In the 1930s, Dr. Hugh Hampton
Young, the first director of the Johns Hopkins Brady Urological
Institute, mentored Dr. Alexander Randall, who had a great interest
in the way that kidney stones formed. Dr. Randall went on to describe
little plaques-pre-calculus lesions of the renal papilla now called
Randall's plaques-in the kidney, noting that stones generally formed
here. Substantiated by others during the next decade, his work was
nevertheless largely ignored until recently. Research into stone
disease is coming full circle, thanks to the investigating work
of Brian Matlaga, M.D., the new director of an active and comprehensive
kidney stone program at Johns Hopkins emphasizing prevention of
stone recurrence and preservation of renal function.
A full range of minimally invasive
therapies are available to remove stones, including an extracorporeal
shock wave lithotripter that is used to fragment and break up stones.
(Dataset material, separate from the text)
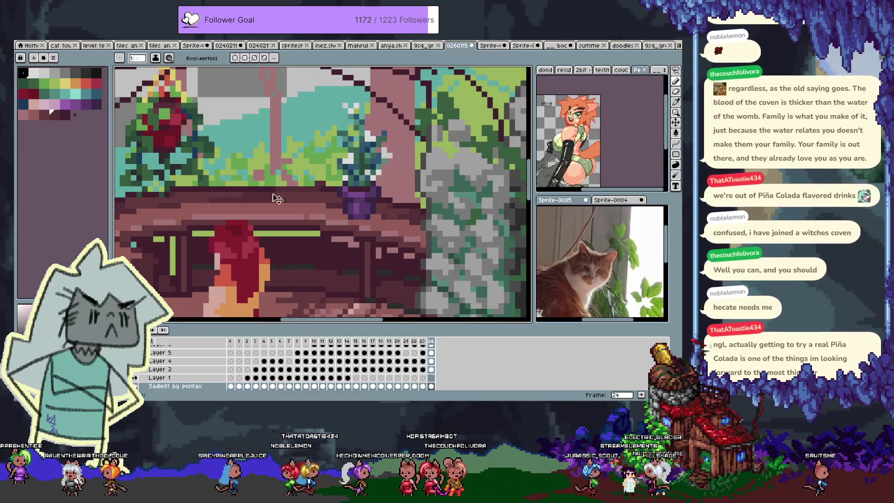
drag(306, 196, 377, 191)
Percutaneous, laser, and endourologic technology also allows for
stone removal without the need for an incision, or, in selected
cases, only through a small "keyhole" incision.
Dr. Matlaga is actively engaged
in clinical and basic science research involving the formation and
prevention of stone disease, and his research picks up where
Dr. Randall's left off. Important
questions to be answered include:
- Who is developing stones?
- Why are other disease processes-hypertension,
other kidney diseases, and possibly diabetes-often associated
with stone formation?
- How well are we treating patients?
- What are the long-term consequences for kidney
and pancreas function following shock wave and percutaneous therapy?
By building on Dr. Randall's work and abnormalities
in the kidney on a cellular level, Dr. Matlaga hopes to develop
therapies to prevent or modulate stone disease.